Is it that hard to find someone to date/marry that people pay this sort of price eagerly?
redbird: congnitive hazard, one of those drawings that can't work in three dimensions (cognitive hazard)

[personal profile] redbird 2017-07-26 12:07 pm (UTC)(link)
I think the key point here is "determined to find smoke so she can accuse me of starting fires": these are two people who don't trust each other. from what LW writes, he shouldn't trust her, but my advice would have been to either break it off now, or try to figure out if she's being controlling in other areas, and if not, sit down with a good counselor and see if they can build trust.

That said, what kind of person advises "your girlfriend is secure and controlling, so give in to her unreasonable demand this time"?
shirou: (cloud)

[personal profile] shirou 2017-07-26 01:45 pm (UTC)(link)
Is this a generational thing? I've never encountered (irl) the idea that one shouldn't have friends of the opposite gender. I have friends of both gender, as does -- I think -- everyone I know.
fairestcat: Dreadful the cat (Default)

[personal profile] fairestcat 2017-07-26 03:14 pm (UTC)(link)
It's definitely in part a generational thing. Not a strict cut-off, but in my experience the younger someone is the more likely they are to have opposite gender friends and a mixed gender friend group.

It was certainly the norm in my high school, but I get the impression from people older than me (37) that was not necessarily the case for them.
rosefox: Green books on library shelves. (Default)

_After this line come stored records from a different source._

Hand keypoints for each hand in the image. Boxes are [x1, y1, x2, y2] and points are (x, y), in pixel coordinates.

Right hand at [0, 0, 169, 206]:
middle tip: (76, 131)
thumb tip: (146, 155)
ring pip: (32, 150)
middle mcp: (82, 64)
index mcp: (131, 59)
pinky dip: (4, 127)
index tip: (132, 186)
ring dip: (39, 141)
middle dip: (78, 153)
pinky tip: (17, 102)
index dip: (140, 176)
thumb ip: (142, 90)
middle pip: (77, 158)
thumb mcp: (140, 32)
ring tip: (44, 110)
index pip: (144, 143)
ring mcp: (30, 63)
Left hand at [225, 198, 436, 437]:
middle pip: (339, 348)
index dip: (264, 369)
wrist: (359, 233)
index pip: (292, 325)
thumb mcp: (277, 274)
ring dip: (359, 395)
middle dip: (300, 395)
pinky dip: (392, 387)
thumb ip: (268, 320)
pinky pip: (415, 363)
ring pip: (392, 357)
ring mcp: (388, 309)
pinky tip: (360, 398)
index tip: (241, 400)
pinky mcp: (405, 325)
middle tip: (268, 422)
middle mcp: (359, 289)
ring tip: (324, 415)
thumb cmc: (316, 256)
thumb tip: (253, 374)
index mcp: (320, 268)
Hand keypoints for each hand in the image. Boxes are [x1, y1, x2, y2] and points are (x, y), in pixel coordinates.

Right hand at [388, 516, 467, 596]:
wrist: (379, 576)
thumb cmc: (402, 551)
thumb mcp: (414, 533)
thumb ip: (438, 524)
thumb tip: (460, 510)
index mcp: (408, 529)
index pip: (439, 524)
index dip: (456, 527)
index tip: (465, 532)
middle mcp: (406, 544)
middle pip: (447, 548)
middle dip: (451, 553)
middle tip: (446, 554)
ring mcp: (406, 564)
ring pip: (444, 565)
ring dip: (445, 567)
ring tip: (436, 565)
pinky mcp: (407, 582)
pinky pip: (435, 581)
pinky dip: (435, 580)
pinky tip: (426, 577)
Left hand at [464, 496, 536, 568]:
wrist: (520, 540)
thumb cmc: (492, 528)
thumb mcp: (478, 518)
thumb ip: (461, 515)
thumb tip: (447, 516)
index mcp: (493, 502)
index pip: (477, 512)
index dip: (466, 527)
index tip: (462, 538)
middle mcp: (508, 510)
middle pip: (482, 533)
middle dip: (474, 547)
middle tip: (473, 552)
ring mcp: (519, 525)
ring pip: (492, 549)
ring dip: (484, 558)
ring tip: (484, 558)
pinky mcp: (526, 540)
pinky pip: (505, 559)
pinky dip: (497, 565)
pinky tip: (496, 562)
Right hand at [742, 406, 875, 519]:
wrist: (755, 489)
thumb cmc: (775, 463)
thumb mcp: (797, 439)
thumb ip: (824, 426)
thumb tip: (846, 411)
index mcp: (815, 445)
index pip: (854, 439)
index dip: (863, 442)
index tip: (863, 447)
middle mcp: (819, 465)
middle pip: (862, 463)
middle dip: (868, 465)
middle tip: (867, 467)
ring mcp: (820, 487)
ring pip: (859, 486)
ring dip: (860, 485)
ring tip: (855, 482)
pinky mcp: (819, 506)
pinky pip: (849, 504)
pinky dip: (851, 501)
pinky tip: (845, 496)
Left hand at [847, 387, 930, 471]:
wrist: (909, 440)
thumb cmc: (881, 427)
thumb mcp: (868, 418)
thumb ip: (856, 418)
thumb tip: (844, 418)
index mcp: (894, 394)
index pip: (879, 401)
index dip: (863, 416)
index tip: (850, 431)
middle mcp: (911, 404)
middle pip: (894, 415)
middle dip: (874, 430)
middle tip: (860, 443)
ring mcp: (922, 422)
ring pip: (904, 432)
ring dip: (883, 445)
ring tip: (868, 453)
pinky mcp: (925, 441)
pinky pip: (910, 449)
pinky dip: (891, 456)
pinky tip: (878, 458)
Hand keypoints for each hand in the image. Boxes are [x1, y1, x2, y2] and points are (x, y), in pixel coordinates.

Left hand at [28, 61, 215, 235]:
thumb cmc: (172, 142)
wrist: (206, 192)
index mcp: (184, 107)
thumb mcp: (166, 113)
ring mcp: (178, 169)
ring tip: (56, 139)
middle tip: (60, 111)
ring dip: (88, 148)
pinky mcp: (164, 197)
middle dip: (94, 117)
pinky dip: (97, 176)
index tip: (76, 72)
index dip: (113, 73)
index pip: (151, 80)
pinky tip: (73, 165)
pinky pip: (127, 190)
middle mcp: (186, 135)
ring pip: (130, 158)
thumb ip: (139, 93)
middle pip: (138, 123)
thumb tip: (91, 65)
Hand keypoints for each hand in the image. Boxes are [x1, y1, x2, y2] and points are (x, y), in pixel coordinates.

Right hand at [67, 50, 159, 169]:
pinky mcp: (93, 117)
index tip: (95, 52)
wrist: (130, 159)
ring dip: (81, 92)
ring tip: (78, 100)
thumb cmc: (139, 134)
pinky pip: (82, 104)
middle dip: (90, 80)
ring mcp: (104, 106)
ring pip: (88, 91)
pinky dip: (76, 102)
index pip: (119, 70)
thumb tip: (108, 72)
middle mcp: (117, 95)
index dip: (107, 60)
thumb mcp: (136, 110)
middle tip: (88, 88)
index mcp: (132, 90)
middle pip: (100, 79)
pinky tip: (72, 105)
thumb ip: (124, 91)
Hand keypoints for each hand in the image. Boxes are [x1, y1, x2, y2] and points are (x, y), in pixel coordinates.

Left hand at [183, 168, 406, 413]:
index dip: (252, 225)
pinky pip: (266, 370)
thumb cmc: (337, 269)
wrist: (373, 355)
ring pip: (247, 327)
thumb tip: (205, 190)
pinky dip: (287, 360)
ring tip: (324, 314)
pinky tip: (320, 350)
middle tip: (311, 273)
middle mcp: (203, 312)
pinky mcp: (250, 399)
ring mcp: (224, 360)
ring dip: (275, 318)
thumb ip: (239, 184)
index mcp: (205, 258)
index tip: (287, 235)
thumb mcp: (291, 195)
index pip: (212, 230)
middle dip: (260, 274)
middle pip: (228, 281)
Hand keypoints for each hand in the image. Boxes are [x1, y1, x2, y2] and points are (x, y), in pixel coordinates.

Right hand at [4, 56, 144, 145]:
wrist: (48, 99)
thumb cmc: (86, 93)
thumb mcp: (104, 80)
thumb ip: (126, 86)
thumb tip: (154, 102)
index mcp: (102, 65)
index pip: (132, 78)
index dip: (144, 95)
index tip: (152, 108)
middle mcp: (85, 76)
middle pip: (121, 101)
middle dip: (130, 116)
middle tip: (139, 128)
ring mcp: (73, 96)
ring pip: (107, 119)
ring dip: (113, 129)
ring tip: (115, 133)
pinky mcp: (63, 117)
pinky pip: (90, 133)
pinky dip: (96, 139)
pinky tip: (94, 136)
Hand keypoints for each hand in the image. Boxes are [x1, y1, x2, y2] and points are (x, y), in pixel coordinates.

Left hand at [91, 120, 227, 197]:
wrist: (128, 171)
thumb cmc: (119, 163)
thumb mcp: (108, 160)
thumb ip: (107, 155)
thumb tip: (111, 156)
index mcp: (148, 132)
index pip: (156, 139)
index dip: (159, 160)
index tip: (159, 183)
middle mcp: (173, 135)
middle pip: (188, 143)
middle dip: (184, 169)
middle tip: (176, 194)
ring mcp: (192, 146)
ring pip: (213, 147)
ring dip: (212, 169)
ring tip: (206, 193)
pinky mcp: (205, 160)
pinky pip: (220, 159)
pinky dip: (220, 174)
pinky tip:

[personal profile] rosefox 2017-07-26 04:45 pm (UTC)(link)
I'm 39 and both my parents had plenty of friends of various genders, so I think some part of it must be cultural as well as generational.
the_rck: (Default)

[personal profile] the_rck 2017-07-26 06:23 pm (UTC)(link)
It's part generational and part cultural. The more socially conservative the environment in which one lives, the more separation of the sexes is expected.

Back in the 1990s, my grandfather was diagnosed with brain tumors and only a few months to live. I had time off to visit, but I couldn't (and still can't) drive. My husband couldn't get time off from work. It was three hours by car or sixteen by bus, so a male friend who had time off right then offered to drive me up for an overnight. My grandparents were deeply uncomfortable with it until the guy mentioned that he played cards (the Babylon 5 collectible card game, but we didn't mention that part) with my husband. Suddenly it was okay because he was Scott's friend rather than mine.

It hadn't occurred to me or to my friend that that would be an issue.
xenacryst: Frozen: young Elsa and Anna making magic (Frozen sisters)

[personal profile] xenacryst 2017-07-26 05:41 pm (UTC)(link)
Welp. That'd pretty much completely end my social life, online and off. Actually, especially offline, given that 90% of the circus community is female (and a significant portion of the rest is gay, trans, etc.). Facebook might be the safest, though many of the male-identifying folks I know there don't use the service nearly as much as others. I find Annie's implication that having a majority female friends circle is, essentially, "playing the field" a rather narrow and, frankly, demeaning and offensive notion. Apparently the fiancee believes this, too, in spades.

So yes, lotta red flags here. I think that, in most cases (agree with some of the thoughts earlier), trying to have your SO cut off their existing friendships is a recipe for disaster - that kind of behavior doesn't have rules and doesn't know a boundary, so there's always going to be something that the SO is doing "wrong." Fiancee might be insecure, but policing friendships like this is not the way to address that.